Reproduce word for word the passage of the OSU legislative update that runs from "- $30 million" to "major research universities)".

(Reading text)
____
Committees will meet again during the week of January 14. On Tuesday January 22, the legislature will convene for the 160-day session. We have established two lobby days during the session to promote OSU’s legislative agenda:
- OSU Statewides Day: Monday, March 18, 2019
- OSU Day: Wednesday, April 17, 2019
We anticipate many additional opportunities for stakeholders and advocates to meet with legislators throughout the session.
A Preview of OSU’s Legislative Priorities
- The seven public universities have sought at least a $130 million increase in operating funds from the current biennial appropriation of $737 million, for a total investment of $867 million. This request would enable tuition increases at all Oregon public universities to stay below 5% per year over the next two years. In August, the HECC recommended to the Governor a $186 million increase in operating funds, for a total of $923 million. The HECC recommendation is obviously a significant improvement and would enable meaningful investments in student success and access while keeping tuition affordable.
- Yet to be determined amount increase in funding for the Oregon Opportunity Grant (OOG), supported by all seven universities. The HECC recommended a 69% increase in the OOG, which provides need-based grants to Oregon students, from $146 million during the current biennium to $247million for the 2019-21 biennium. The HECC’s recommendation would increase the award amount by about $600 per student and increase the number of students served. This would allow OSU to offer the Bridge to Success full scholarship program to more students and enable increased institutional resources.
- $30 million increase for the three Statewide Public Service Programs (Extension, Agricultural Experiment Station & Forest Research Laboratory). The OSU Board of Trustees supported this effort at their October meeting.
- $17.3 million for University Innovation Research Fund ($10 million) and Oregon Corps Program ($7.3 million) proposed by the Oregon Business Development Department for its budget (supported by Oregon’s four major research universities)
- $1.6 million in state match for the US Department of Energy marine energy grant (pending university, industry and philanthropy matches) to design and construct a wave energy testing facility off the Oregon coast. This is the second part of a $4.6 million state matching request. $3 million was allocated to the project in the 2018 session with a budget note that indicated $1.6 million in state contribution would be sought during the 2019 legislative session.
- Shared Capital Renewal Fund: $65 million in state bonds for deferred maintenance to be distributed among all seven universities based on a yet-to-be revised Higher Education Coordinating Commission (HECC) formula (supported by all seven universities).
- OSU-Cascades Student Success Center: $12 million in state bonds, matched by $5 million in student-approved fees.
- Arts & Education Complex: $35 million in state bonds, matched by an additional $35 million in donor funds.
- Cordley Capital Renewal: $28 million state bonds for Cordley Hall Renovation matched with $28 million in university funds (second phase).
Oregon State University is not seeking any specific policy bills. We will be closely following the “Clean Energy and Jobs” bill, currently under development by the Governor’s Carbon Office and the Legislative Joint Committee on Carbon Reduction. While our primary interest in this bill is to ensure that legislative decisions are informed by science, we are also mindful that state carbon legislation may affect university costs or operations.
We will work with the six other public universities and community colleges to track and respond to legislation that may affect students and our academic, research, and outreach responsibilities and programs.
____
(Records provided)

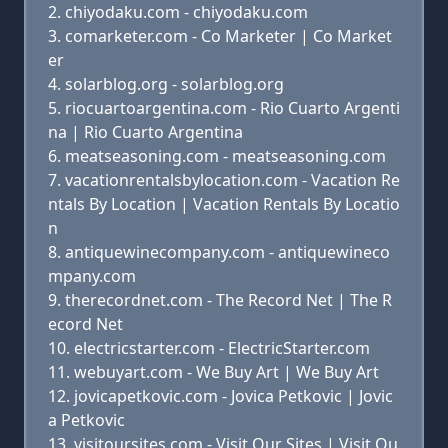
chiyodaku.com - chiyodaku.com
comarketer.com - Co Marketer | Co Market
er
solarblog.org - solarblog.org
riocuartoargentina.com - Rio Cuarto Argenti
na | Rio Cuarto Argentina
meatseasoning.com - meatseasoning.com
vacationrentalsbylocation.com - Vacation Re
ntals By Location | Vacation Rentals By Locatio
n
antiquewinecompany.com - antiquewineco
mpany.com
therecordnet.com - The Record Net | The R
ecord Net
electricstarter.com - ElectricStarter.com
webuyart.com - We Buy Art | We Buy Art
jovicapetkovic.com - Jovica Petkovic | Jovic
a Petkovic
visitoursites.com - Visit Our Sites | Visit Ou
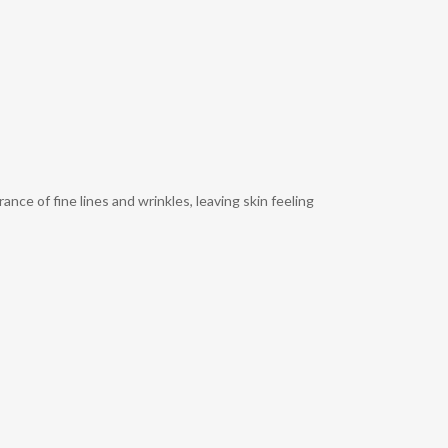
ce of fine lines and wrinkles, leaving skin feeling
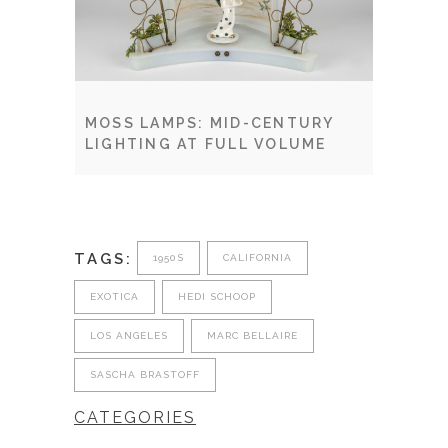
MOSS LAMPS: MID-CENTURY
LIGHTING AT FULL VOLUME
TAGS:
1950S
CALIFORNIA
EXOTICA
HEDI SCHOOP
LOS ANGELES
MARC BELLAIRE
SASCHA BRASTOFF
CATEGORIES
____
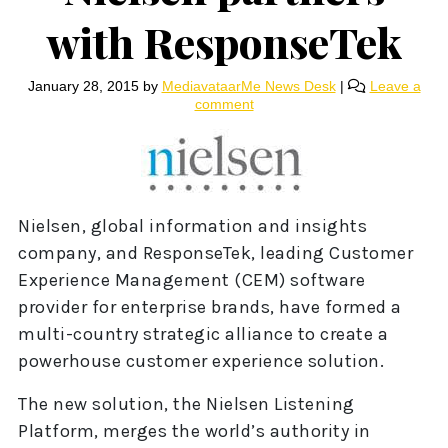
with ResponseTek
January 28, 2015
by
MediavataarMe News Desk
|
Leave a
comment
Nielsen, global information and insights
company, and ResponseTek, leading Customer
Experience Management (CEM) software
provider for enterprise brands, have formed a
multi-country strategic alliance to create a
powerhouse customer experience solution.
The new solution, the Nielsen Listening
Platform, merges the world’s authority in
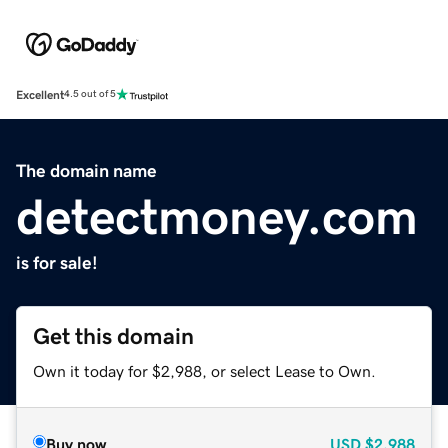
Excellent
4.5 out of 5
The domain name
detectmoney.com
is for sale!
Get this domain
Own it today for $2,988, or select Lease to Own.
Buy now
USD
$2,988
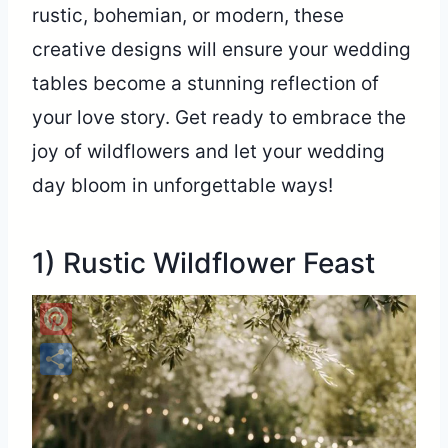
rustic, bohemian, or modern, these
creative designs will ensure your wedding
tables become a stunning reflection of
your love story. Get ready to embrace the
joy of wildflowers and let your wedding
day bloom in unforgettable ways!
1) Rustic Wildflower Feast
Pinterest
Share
____
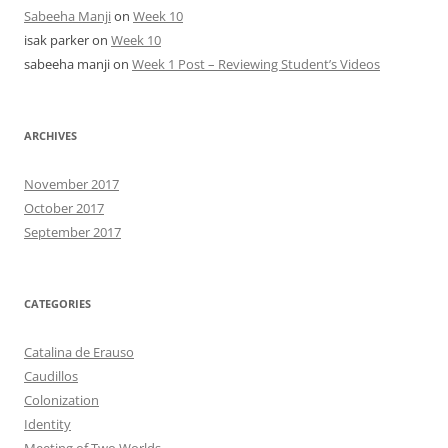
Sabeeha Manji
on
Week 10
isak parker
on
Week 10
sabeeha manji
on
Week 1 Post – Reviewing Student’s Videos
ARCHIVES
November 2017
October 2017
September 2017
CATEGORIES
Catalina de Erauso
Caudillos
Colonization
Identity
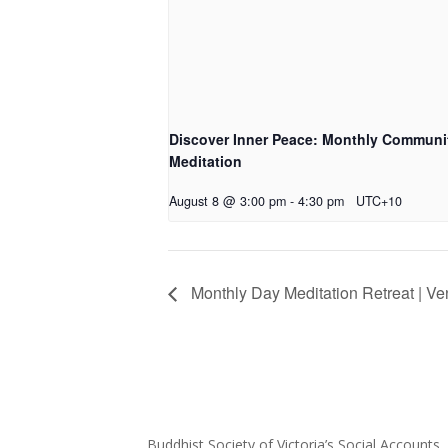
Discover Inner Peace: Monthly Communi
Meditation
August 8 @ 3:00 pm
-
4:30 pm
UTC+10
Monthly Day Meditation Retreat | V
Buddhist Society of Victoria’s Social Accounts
____
(Reply)
- $30 million increase for the three Statewide Public Service Programs (Extension, Agricultural Experiment Station & Forest Research Laboratory). The OSU Board of Trustees supported this effort at their October meeting.
- $17.3 million for University Innovation Research Fund ($10 million) and Oregon Corps Program ($7.3 million) proposed by the Oregon Business Development Department for its budget (supported by Oregon’s four major research universities)